After his defeat in 1952, Bannister intensified his training. The more he trained, the more time he shaved off his personal best. The same was true with Landy, his archrival. These two men were making the impossible now seem possible. It now seemed to be not a matter of if someone would break the 4-minute barrier, but when—and who.
Bannister’s opportunity came on May 6, 1954. The experts believed he would need ideal conditions to break the barrier—no wind; a nice, hard, dry track; tens of thousands of cheering fans. But May 6 was not that kind of day.
“The main memory was whether the weather was too bad for me to even attempt it,” Bannister said. “If you are running with a high wind, and a sticky track, then your time would have to be four seconds faster than it would be on an ideal day. And I was watching the flag on the church, and just on the Iffley Road north of the track, and it was fluttering very strongly—but then just before we decided to have the race, it fluttered less strongly, and I realized that the weather was improving perhaps enough to make the full effort. And so I told Chris Brasher and Chris Chataway, It’s on.”
Bannister knew that the conditions were not ideal—but if he didn’t break the record that day, Landy probably would soon after. So he entered the race with five other runners. The starting pistol sounded.

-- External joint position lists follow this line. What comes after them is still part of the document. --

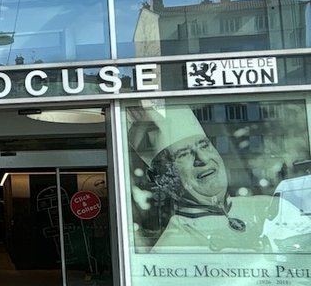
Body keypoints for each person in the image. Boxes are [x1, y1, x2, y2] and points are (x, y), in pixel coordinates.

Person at [129, 105, 308, 252]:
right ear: (163, 178)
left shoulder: (269, 207)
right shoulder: (171, 247)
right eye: (183, 155)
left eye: (204, 145)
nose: (203, 159)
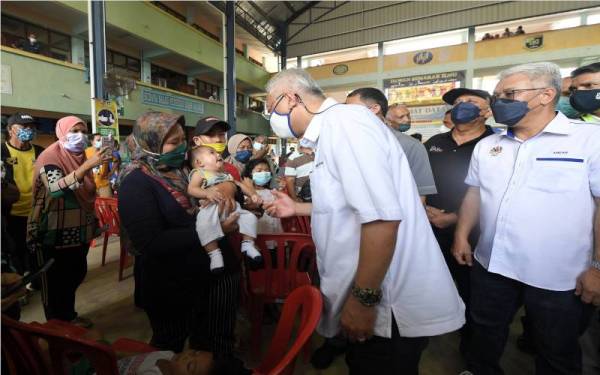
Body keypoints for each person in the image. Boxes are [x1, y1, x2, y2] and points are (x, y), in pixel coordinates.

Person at [263, 68, 465, 375]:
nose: (271, 118)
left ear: (291, 98)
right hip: (372, 296)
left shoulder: (346, 125)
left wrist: (363, 301)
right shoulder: (335, 130)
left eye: (271, 109)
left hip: (386, 305)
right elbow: (348, 207)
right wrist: (297, 208)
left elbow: (382, 219)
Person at [452, 62, 600, 375]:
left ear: (546, 95)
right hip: (491, 264)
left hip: (560, 275)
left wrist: (598, 267)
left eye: (509, 93)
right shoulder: (489, 145)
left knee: (555, 348)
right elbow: (474, 194)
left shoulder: (589, 140)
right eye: (496, 95)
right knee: (484, 332)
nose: (498, 102)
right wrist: (462, 235)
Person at [118, 113, 245, 370]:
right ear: (149, 144)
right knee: (170, 349)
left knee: (214, 346)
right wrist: (214, 228)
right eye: (172, 143)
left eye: (182, 140)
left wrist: (229, 190)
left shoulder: (186, 169)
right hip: (169, 282)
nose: (182, 148)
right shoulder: (136, 182)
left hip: (214, 275)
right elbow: (150, 242)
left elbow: (230, 182)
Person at [424, 87, 495, 357]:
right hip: (429, 224)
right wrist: (427, 211)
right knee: (430, 280)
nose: (462, 106)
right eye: (458, 102)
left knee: (471, 290)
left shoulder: (496, 144)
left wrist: (453, 217)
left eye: (471, 102)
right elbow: (419, 181)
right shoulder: (434, 142)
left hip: (473, 232)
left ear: (487, 111)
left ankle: (470, 345)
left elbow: (492, 191)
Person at [27, 116, 110, 327]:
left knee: (74, 275)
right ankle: (57, 329)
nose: (80, 136)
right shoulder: (50, 156)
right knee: (55, 284)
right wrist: (86, 167)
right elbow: (55, 189)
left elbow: (88, 190)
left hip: (77, 232)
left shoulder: (80, 156)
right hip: (52, 233)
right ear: (62, 132)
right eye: (74, 131)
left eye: (83, 131)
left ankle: (69, 318)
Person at [187, 145, 263, 273]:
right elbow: (191, 189)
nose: (218, 154)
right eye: (212, 153)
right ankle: (214, 254)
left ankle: (247, 244)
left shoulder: (225, 175)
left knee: (250, 218)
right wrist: (206, 193)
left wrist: (253, 194)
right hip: (210, 208)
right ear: (199, 163)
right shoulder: (200, 173)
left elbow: (240, 185)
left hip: (232, 209)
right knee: (203, 225)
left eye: (217, 152)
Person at [350, 90, 437, 201]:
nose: (407, 120)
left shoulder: (411, 145)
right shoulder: (349, 142)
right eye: (401, 117)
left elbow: (420, 196)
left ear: (375, 109)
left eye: (352, 109)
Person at [1, 113, 44, 276]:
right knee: (15, 252)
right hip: (11, 215)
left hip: (37, 213)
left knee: (35, 252)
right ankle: (19, 284)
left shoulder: (40, 152)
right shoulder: (2, 151)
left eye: (31, 127)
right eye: (23, 127)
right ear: (10, 130)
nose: (29, 130)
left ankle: (35, 281)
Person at [191, 117, 240, 181]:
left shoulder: (232, 169)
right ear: (197, 140)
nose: (218, 140)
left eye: (221, 134)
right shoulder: (186, 169)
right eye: (211, 135)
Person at [85, 133, 116, 197]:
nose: (100, 142)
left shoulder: (106, 151)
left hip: (104, 184)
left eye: (101, 140)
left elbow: (116, 161)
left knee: (107, 204)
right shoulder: (86, 152)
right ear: (92, 142)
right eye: (98, 140)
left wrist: (111, 172)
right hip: (90, 184)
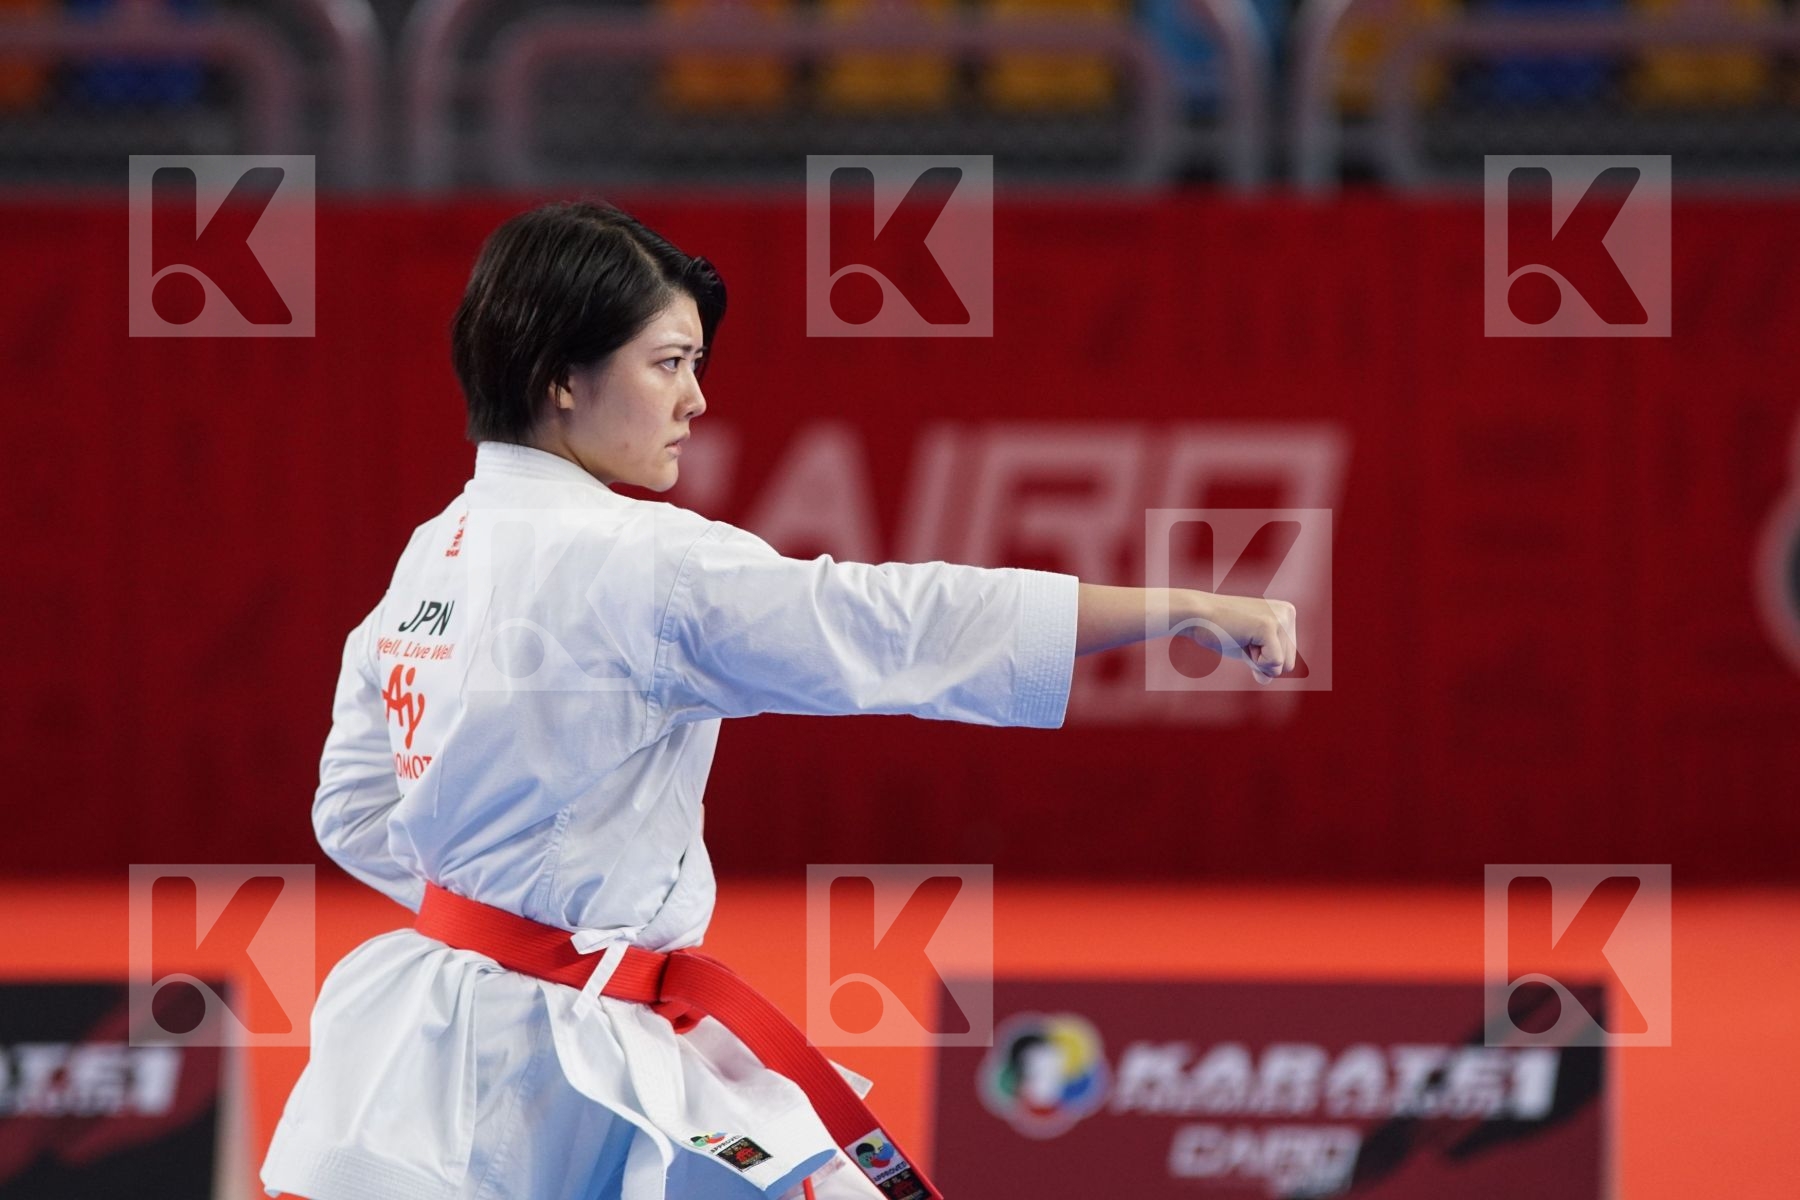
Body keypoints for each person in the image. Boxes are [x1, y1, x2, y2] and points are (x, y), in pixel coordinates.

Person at [260, 200, 1297, 1200]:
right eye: (668, 364)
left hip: (412, 1050)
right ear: (560, 381)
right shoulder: (641, 561)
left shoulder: (434, 551)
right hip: (554, 1062)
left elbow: (351, 809)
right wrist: (1165, 606)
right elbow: (890, 625)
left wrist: (491, 913)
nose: (696, 401)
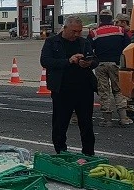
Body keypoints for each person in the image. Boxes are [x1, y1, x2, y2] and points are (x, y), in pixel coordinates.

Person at [40, 16, 98, 156]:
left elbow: (95, 59)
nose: (77, 34)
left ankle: (88, 153)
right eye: (74, 31)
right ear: (65, 28)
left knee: (86, 124)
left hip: (84, 88)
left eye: (79, 31)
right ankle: (61, 151)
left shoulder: (84, 42)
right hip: (62, 89)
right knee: (60, 123)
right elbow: (45, 61)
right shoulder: (52, 42)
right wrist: (68, 61)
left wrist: (88, 63)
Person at [89, 11, 132, 126]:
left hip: (100, 64)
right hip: (116, 64)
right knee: (118, 90)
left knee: (104, 91)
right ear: (111, 18)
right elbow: (128, 46)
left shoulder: (94, 32)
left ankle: (107, 119)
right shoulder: (120, 31)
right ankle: (123, 118)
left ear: (100, 19)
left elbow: (88, 49)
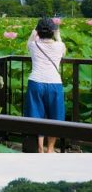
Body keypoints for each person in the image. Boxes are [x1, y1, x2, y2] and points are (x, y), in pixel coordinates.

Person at [25, 17, 66, 153]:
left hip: (35, 82)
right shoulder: (60, 46)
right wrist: (58, 36)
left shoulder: (33, 45)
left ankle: (40, 148)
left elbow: (29, 42)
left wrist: (33, 33)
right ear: (53, 32)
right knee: (55, 117)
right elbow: (63, 51)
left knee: (36, 117)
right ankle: (50, 149)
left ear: (38, 32)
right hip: (54, 84)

Following pace-setters early on, Bannister clocked in at a little over three minutes after three laps. He needed a strong kick for his final lap in order to break through. The pace-setters lost steam and fell back. Now it was just Bannister, imperfect conditions, 59 seconds, and the impossible.
Bannister sprinted past the finish line, the clock stopped, and the announcer reported the result: “In a time which, subject to ratification, is a new track record, British Native record, British all-comers record, European record, Commonwealth record and world record … 3 minutes ….” The crowd roared. Later they would hear the actual time, the world’s new record of human achievement in the mile: 3 minutes, 59.4 seconds!
Two years earlier, Bannister was about to retire from running. But on May 6, 1954, he was the fastest miler in recorded world history! He had inspired the British public and the world. He had smashed through an unbreakable barrier, clearing the way for many others to follow. Today, the world record for the mile run is under 3:43!
Sir Roger Bannister, noted neurologist and history-making runner, died last month at the age of 88. It is impossible to see what this man accomplished and not think of what Paul wrote in 1 Corinthians 9 about the race of a Christian: “Know ye not that they which run in a race run all, but one receiveth the prize? So run, that ye may obtain” (verse 24).
Paul is saying, Run the race to win it! That takes a lot of hard work!
“And every man that striveth for the mastery is temperate in all things. Now they do it to obtain a corruptible crown; but we an incorruptible. I therefore so run, not as uncertainly; so fight I, not as one that beateth the air” (verses 25-26).
Paul knew where he was going. He wasn’t running his race uncertainly—he knew the course and headed straight for the finish line, spiritually speaking. He understood the difficulties, the obstacles and the foes along the way. He put forth his maximum effort to win the race.
In Philippians 3, Paul talks about “forgetting those things which are behind, and reaching forth unto those things which are before” (verse 13).
Forget about if the conditions are less than ideal, or if you have had setbacks in the past—just press toward the finish—toward the prize! God is offering an incredible reward to Christians who run this race (verse 14).
Train hard, train long, push through failures and setbacks, take on imperfect conditions, be temperate, strive for the mastery, and press forward for that prize!